Habiter la scène ensemble est déjà tout un processus. D’emblée, je leur dis qu’on n’est pas là pour faire du "Théâtre" avec un grand T. Je recherche plutôt la simplicité et l’organicité. Néanmoins le projet est très écrit.
J’ai un canevas de départ, fait de questionnements et d’idées liés aux sensations que je veux toucher, aux révoltes que je veux évoquer, qui laisse assez de liberté dans la structure. Mon envie est d’explorer l’adolescence et de créer un objet artistique offrant la possibilité de revivre cette période de façon plus constructive et joyeuse. On a de nombreuses discussions avec les performeurs et performeuses. Ces échanges viennent alimenter le scénario avec des mots, des phrases qui leur sont propres. Néanmoins je développe dans mon écriture une langue qui dépasse la reproduction du réel. Les jeunes personnages se servent de mots souvent utilisés
par les adultes (sans que ceux-ci n’en saisissent tout à fait l’essence).
Après avoir été publiquement disséqués ces mots rejoignent petit à petit le vocabulaire du spectacle, porteurs d’un nouveau sens. Ce jeu sur les formules langagières se développe tout au long de la représentation et participe à sortir le texte d’un rapport réaliste au langage.
La structure du spectacle n’est pas linéaire. Les jeunes jouent à se raconter des histoires et testent le pouvoir de leur imagination. Mais il n’y a jamais de
retour en arrière. On ne peut que compléter la fiction, jamais la transformer.
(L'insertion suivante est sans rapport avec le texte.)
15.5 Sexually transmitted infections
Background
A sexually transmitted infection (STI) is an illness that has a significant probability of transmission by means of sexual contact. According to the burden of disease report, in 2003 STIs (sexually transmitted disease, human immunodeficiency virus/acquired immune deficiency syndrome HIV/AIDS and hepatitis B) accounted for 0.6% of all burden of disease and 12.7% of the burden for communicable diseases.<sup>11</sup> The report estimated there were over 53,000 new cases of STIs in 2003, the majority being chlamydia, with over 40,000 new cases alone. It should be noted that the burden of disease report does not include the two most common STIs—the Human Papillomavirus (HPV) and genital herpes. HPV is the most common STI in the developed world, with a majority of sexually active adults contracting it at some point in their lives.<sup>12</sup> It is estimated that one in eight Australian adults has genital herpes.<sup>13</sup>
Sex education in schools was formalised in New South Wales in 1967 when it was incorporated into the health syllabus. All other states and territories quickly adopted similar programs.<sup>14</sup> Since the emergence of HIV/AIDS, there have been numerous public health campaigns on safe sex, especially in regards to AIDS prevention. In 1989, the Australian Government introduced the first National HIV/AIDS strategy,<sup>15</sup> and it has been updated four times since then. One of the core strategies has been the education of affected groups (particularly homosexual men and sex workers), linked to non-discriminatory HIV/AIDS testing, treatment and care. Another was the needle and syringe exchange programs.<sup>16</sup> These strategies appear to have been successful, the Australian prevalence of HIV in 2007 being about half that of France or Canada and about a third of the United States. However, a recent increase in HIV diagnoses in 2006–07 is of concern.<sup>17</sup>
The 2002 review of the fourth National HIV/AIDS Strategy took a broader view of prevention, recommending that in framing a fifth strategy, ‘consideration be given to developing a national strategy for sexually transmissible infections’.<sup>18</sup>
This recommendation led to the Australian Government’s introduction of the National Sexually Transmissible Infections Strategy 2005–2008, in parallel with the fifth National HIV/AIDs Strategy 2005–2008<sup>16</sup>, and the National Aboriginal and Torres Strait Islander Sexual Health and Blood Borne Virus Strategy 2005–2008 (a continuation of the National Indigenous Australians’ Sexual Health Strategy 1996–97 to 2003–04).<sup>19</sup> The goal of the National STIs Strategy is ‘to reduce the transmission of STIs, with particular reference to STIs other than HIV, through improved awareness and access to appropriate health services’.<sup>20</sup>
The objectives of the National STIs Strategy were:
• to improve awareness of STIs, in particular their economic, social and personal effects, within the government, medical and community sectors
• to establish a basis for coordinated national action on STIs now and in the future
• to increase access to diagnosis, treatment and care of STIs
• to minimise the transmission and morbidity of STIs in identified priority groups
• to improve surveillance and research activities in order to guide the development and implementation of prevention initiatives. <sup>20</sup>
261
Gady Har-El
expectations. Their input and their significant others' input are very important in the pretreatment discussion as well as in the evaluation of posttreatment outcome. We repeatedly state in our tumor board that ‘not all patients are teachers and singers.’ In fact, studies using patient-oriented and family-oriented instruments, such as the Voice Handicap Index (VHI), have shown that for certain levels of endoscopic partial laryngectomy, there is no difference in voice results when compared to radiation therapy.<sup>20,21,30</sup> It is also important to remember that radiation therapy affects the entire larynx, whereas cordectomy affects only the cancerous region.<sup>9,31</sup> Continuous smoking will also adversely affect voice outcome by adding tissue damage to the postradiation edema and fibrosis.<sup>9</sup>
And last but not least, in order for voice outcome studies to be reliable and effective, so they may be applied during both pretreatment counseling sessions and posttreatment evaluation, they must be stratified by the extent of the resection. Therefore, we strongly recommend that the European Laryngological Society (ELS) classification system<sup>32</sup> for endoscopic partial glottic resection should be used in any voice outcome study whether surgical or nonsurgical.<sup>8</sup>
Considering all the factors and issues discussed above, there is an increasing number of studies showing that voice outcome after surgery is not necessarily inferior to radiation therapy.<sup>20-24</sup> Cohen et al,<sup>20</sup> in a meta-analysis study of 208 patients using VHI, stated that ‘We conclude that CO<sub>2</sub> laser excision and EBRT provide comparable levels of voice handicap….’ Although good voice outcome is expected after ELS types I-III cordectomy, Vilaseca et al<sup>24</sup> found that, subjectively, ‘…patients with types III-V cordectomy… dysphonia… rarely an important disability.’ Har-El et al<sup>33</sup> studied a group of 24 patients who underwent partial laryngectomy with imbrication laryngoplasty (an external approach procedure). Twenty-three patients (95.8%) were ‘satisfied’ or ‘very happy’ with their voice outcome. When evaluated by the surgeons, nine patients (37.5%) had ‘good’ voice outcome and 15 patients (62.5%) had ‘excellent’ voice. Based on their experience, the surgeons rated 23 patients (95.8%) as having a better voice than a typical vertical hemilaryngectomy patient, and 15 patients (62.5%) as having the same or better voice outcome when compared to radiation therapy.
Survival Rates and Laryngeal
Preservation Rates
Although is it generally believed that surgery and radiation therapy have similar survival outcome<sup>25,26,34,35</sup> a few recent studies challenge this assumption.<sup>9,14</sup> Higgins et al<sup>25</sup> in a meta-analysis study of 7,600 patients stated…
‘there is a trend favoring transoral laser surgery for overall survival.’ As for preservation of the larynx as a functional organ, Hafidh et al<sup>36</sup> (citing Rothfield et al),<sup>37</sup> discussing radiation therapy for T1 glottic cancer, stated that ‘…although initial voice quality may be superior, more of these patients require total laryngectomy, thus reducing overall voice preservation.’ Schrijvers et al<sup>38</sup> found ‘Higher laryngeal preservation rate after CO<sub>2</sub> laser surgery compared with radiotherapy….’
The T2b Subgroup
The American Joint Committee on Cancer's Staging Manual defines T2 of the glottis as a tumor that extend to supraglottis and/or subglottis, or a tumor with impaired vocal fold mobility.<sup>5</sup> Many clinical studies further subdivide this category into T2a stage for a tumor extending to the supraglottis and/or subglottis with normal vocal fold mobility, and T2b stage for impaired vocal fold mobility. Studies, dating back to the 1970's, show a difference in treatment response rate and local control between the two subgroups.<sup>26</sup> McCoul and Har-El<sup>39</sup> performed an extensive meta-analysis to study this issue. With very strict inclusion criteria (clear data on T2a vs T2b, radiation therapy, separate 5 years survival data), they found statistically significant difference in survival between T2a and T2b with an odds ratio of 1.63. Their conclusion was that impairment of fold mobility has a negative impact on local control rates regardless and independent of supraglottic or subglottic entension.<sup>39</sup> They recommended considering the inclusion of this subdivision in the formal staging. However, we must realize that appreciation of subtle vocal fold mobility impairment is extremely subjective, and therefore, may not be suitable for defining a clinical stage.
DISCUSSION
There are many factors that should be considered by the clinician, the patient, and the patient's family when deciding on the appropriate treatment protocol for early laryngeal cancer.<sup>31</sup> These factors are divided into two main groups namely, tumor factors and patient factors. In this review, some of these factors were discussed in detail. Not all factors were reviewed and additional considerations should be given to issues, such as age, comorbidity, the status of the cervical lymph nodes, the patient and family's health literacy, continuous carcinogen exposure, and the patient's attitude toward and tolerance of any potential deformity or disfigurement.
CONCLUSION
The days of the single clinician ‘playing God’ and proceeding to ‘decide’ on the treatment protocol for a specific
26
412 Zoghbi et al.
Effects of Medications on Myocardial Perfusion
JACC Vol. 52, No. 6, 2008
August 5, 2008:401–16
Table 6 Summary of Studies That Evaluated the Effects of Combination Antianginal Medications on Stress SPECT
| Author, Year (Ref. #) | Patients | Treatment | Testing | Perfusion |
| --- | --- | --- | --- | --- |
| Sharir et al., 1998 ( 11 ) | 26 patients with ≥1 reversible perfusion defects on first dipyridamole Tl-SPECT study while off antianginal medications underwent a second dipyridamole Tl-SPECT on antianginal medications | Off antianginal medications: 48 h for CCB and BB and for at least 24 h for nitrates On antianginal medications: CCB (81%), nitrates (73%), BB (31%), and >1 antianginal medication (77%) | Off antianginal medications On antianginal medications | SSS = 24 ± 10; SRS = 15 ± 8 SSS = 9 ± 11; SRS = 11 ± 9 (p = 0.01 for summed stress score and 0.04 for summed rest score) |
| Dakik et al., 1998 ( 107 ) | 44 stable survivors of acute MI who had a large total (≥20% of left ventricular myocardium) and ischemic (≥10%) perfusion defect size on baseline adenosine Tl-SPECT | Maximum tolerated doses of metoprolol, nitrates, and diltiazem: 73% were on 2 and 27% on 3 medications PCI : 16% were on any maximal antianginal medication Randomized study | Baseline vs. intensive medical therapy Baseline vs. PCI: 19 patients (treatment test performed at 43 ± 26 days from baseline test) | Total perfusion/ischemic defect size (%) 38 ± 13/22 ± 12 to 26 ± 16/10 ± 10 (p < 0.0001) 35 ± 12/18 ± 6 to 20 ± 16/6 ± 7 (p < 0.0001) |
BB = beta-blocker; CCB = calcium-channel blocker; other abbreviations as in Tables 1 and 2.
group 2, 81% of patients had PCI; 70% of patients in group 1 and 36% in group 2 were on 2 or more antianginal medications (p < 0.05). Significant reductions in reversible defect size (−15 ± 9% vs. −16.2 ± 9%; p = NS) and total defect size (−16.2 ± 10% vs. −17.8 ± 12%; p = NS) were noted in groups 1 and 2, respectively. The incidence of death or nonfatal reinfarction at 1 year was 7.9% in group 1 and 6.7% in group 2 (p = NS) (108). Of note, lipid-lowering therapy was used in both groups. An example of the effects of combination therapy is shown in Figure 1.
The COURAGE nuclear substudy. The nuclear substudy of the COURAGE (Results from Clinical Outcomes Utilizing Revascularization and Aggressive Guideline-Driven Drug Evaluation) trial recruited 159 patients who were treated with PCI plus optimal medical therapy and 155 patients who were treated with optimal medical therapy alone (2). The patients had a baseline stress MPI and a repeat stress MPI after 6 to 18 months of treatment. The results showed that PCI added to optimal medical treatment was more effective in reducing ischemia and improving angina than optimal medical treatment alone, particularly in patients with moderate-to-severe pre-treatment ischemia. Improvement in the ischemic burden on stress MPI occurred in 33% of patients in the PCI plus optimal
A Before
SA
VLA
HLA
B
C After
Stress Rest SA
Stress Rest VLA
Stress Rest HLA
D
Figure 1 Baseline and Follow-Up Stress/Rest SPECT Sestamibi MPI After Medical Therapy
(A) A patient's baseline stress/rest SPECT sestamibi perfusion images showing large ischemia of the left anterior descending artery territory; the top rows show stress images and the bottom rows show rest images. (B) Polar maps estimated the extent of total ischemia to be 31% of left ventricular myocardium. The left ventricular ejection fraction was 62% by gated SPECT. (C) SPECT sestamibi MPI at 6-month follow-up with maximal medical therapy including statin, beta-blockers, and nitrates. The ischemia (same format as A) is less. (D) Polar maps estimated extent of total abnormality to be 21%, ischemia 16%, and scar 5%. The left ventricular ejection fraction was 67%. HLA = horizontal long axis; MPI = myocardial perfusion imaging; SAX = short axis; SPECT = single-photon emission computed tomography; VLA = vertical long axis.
Au début du spectacle, un jeune nous dit :« Tout ce que je dis ici n’est pas forcément vrai. Parfois c’est vrai mais principalement c’est de la fiction. C’est
le metteur en scène qui a écrit ces mots. Et moi je les dis comme si c’était mes mots. C’est du théâtre. » On joue ainsi sur ce rapport entre la réalité
et la fiction : quel est le rôle que je veux jouer ? Est-ce que je peux devenir qui je veux ? Et est-ce que je peux jouer le personnage que je veux ?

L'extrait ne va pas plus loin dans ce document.